Peranan Pemuda dalam Sosialisasi Bermasyarakat
PEMUDA
merupakan generasi penerus sebuah bangsa, kader bangsa, kader masyarakat dan
kader keluarga. Pemuda selalu diidentikan dengan perubahan, betapa tidak peran
pemuda dalam membangun bangsa ini, peran pemuda dalam menegakkan keadilan,
peran pemuda yang menolak kekeuasaan.
Sejarah telah mencatat kiprah pemuda-pemuda
yang tak kenal waktu yang selalu berjuang dengan penuh semangat biarpun jiwa
raga menjadi taruhannya. Indonesia merdeka berkat pemuda-pemuda Indonesia yang
berjuang seperti Ir. Sukarno, Moh. Hatta, Sutan Syahrir, Bung Tomo dan
lain-lain dengan penuh mengorbankan dirinya untuk bangsa dan Negara.
Dalam sebuah pidatonya, Sukarno pernah
mengorbakan semangat juang Pemuda apa kata Sukarno “Beri aku sepuluh pemuda,
maka akan kugoncangkan dunia”. Begitu besar peranan pemuda di mata Sukarno,
jika ada sembilan pemuda lagi maka Indonesia menjadi negara Super Power.
Satu tumpah darah, satu bangsa dan satu
bahasa merupakan sumpah pemuda yang di ikrarkan pada tanggal 28 Oktober 1928.

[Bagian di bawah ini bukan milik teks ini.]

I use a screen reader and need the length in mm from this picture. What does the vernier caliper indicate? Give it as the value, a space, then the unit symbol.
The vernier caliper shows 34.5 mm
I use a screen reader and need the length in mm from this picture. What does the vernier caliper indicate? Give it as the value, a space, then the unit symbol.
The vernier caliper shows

Begitu kompaknya pemuda Indonesia pada waktu itu, dan apakah semangat pemuda
sekarang sudah mulai redup, seolah dalam kacamata negara dan masyarakat
seolah-olah atau kesannya pemuda sekarang malu untuk mewarisi semangat
nasionalisime. Hal tersebut di pengaruhi oleh Globalisasi yang penuh dengan
tren.
Sukarno, Hatta, Syahrir seandainya mereka
masih hidup pasti mereka menangis melihat semangat nasionalisme pemuda
Indonesia sekarang yang selalu mementingkan kesenangan dan selalu mementikan
diri sendiri.
Sekarang Pemuda lebih banyak melakukan
peranan sebagai kelompok politik dan sedikit sekali yang melakukan peranan
sebagai kelompok sosial, sehingga kemandirian pemuda sangat sulit berkembang
dalam mengisi pembangunan ini.
Peranan pemuda dalam sosialisi bermasyrakat
sungguh menurun dratis, dulu bisanya setiap ada kegiatan masyarakat seperti
kerja bakti, acara-acara keagamaan, adat istiadat biasanya yang berperan aktif
dalam menyukseskan acara tersebut adalah pemuda sekitar. Pemuda sekarang lebih
suka dengan kesenangan, selalu bermain-main dan bahkan ketua RT/RW nya saja dia
tidak tahu.
Kini pemuda pemudi kita lebih suka peranan di
dunia maya ketimbang dunia nyata. Lebih suka nge Facebook, lebih suka aktif di
mailing list, lebih suka di forum ketimbang duduk mufakat untuk kemajuan RT,
RW, Kecamatan, Provinsi bahkan di tingkat lebih tinggi adalah Negara.
Selaku Pemuda kita dituntut aktif dalam
kegiatan-kegiatan masyarakat, sosialisasi dengan warga sekitar. Kehadiran
pemuda sangat dinantikan untuk menyokong perubahan dan pembaharuan bagi
masyarakat dan negara. Aksi reformasi disemua bidang adalah agenda pemuda
kearah masyarakat madani. Reformasi tidak mungkin dilakukan oleh orang tua dan
anak-anak.
Dengan penuh harapan moga pemuda-pemudi dan
generasi penerus harapan bangsa dapat menjelma menjadi sukarno-sukarno masa
depan dengan samangat juang yang tinggi. Sebagai motor perjuangan bangsa.